▶ STATED GOAL 1:
In the polynomial factoring text, why is synthetic division preferred over substituting candidate values into the polynomial?

Polynomial factoring

Initial considerations

Before anything else, consider the following in this order because it can save you a lot of time and effort.

Taking a common factor
Factoring by grouping
Factoring any form of quadratic

Refer to Basics of factoring and More on factoring.

Sum and difference of cubes

The general pattern is

\[a^3\pm b^3=(a\pm b)(a^2\mp ab+b^2)\]

The quadratic on the right-hand side is not factorable in real numbers, so do not waste time on it. An expression of sum or difference of cubes is always composed of two terms, each of which is a perfect cube. It is much easier to factor a difference of cubes (if you recognise the pattern) than to try factoring with the rational root theorem (discussed below). Consider \(x^6-1\), which can be written as \((x^2)^3-1^3\). Then it is factored as \[(x^2-1)(x^4+x^2+1)\] Sometimes factoring a polynomial this way is the only available option. Consider \(x^6-8=(x^2)^3-2^3\). This can be factored as \[(x^2-2)(x^4+2x^2+4)\] The rational root theorem fails in this case, because this polynomial does not have rational roots.

Rational root theorem

Given a polynomial in the standard form \(P(x)=a_nx^n+a_{n-1}x^{n-1}+\cdots+a_1x+a_0\), and provided the polynomial has rational roots, those rational roots must satisfy the following conditions

their numerator is in set \(T\), which is the set of divisors of the constant term \(a_0\); and
their denominator is in set \(L\), which is the set of divisors of the leading coefficient \(a_n\).

According to the factor theorem, if \(P(a)=0\), then \((x-a)\) is a factor of \(P(x)\). We either substitute with the elements of the previous sets into the polynomial or, more efficiently, use synthetic division to see if we would get zero remainder. Synthetic division is preferred because we can easily continue factoring the same way.

Consider the polynomial \(\require{cancel}6x^5-5x^4-50x^3+65x^2+20x-12\). The numbers we should try can be obtained from the following table. The red row has elements of set \(T=\{1,2,3,4,6,12\}\), and the blue column elements of set \(L=\{1,2,3,6\}\). The body of the table has the possible rational roots. When we reduce the rational numbers in the body of the table to their lowest terms, we find that the table has a lot of duplicate values, which we then exclude.

[Dataset records]
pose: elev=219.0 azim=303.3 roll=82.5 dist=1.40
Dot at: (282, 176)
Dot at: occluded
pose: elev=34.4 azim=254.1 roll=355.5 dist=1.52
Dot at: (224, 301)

▶ STATED GOAL 2:
Rewrite the stretch of the records from the line that contains "pose: elev=34.4 azim=254.1" through the end of the records, substituting "Marked point at" for "Dot at" and leaving everything else unchanged. Return only those lines.

▶ CORRECT RESULT 1:
Synthetic division is preferred because it makes it easy to continue factoring the same way once a candidate gives a zero remainder.

▶ CORRECT RESULT 2:
pose: elev=34.4 azim=254.1 roll=355.5 dist=1.52
Marked point at: (224, 301)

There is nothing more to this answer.